An early blow is dealt to the revolution when David Cameron appears on TV to calm the nation and disparage the rioters. Several revolutionaries, seeing our glorious P.M. in high definition for the first time, immediately repent and break back into the very shops they’d previously looted in order to return their plasma TVs and ‘high-end’ gadgets. They are quickly arrested, tried and jailed.

I identify a small band of revolutionaries in Piccadilly Gardens and make myself known to them. I have deliberately not shaved so as to be taken seriously. Robbing the tools of our own oppression, I tell them, has to stop. By stealing such status symbols, we highlight the arbitrary retail value of the desired items and so reinforce our own economic subservience. One of the revolutionaries starts crying and his sister takes him home. I am pleased my words have had an impact but disconcerted when I see a ‘fed’ who has been listening in gives me a nod of approval.
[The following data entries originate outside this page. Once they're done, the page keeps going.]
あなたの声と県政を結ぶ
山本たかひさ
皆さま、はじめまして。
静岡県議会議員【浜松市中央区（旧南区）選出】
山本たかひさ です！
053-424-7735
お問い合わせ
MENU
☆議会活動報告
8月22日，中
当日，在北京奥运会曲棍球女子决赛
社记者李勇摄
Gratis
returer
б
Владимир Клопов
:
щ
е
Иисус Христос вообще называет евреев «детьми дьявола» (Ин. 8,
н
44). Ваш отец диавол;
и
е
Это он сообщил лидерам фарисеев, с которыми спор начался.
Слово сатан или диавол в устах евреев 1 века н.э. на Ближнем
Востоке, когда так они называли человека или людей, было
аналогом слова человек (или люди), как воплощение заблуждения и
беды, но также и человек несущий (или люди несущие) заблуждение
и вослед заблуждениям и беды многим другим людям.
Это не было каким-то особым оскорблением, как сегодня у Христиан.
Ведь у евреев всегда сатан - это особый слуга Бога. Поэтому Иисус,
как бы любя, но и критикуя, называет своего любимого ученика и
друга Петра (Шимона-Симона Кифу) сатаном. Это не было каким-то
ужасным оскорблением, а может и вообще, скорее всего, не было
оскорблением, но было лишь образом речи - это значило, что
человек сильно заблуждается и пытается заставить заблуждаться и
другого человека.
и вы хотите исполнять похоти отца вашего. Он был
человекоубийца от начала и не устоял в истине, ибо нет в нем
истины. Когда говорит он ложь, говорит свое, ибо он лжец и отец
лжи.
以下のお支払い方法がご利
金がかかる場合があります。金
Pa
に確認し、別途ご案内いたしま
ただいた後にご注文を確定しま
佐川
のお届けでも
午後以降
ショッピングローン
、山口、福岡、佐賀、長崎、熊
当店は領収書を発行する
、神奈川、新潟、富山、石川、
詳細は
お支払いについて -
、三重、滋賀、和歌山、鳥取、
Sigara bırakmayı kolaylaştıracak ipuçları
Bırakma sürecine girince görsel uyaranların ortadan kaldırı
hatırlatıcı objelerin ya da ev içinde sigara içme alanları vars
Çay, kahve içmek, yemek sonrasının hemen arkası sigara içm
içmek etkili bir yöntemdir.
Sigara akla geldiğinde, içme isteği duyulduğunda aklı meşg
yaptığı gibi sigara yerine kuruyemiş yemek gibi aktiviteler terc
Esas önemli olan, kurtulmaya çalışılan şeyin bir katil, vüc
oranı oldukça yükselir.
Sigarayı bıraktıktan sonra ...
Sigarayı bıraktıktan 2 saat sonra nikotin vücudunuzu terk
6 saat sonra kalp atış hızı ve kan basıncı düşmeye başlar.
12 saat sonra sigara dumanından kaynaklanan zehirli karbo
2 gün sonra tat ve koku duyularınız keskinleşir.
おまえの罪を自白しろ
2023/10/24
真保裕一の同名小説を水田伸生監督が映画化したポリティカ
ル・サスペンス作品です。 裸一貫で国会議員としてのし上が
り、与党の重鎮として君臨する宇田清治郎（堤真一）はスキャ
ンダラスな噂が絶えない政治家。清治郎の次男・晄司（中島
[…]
I break for lunch, gazing around the shopping centre at capitalism’s last stand as the red burrito juice of revolt drips down my chin and onto my overcoat.

Despite the electric atmosphere of a town where everyone’s waiting for the punchline, the insurgency fails to materialise. The word on the jealously guarded screens of our communication devices is that it’s "too rainy" and that many of the revolutionaries would prefer to stay in with their new plasma TVs. There are some skirmishes around 10pm when they pop out to loot some snacks but all in all it is a quiet day for the revolution.

Like many of those who returned empty-handed from the previous night’s riots, I start to wonder if maybe I waited too long to move and somebody else got all the best ideology.

Thursday 11th August, 2011

I rise late having stayed up trying to subvert all manifestations of the mass media as found in my digs. I short-circuited my radio in the sink (partly by accident) but had less success with my record collection. You can’t detourn Cugat - he’s just too good.

The last of the sirens fades into the distance. The morning is spent drawing up plans for the new world order, although to be honest my heart is no longer in it. Most ideas are either self-defeating or too long-term to really get excited about. I settle on the following four-step revolution:

1. Wait for new model of plasma TV to come out. Mobilise comrades by exploiting their desires.

2. Hold pre-riot meeting (new tie?). "This time we won’t steal plasma TVs, we’ll steal MediaCityUK."

3. Non-violent, non-burny revolution.

4. Some kind of lengthy mass indoctrination process for revs and counter-revs alike. Elimination of mutual suspicion, one-upmanship, fetishisation of luxury goods, bourgeois post-industrial concepts of "quality", and television gameshows; and the propagation of mutual respect and empathy, selflessness, slowing down a bit, art as leisure, leisure as art, robot slaves and Cugat.

As I now have no means of following the aftermath of the first, failed revolution, I pop over to the paper shop to buy an MEN. The shopkeeper is in good spirits, boasting about the deterrent power of our "vigilant community": I tell him that "one man’s vigilant community is another man’s vigilante community" but he doesn’t seem to appreciate the nuance and I pick up a TVTimes to change the subject.

The MEN predictably tows the counter-rev line, mocking the revolutionaries for not fully understanding the nature of their own misery and condemning them for rioting in a confusing and ungentlemanly fashion. I mention this to a neighbour as she wheels in her recycling bins, and she sagely replies, "let he who has never lashed out irrationally due to a lifelong build-up of undefined frustration cast the first stone." She is immediately arrested, tried and jailed for incitement to riot.

(In other news, privileged NatWest customers are invited to buy a £12 ticket to a promotional screening of the latest Anne Hathaway flick at Heaton Park. It is not clear where the big screen came from. Bring a picnic. Bring your friends.)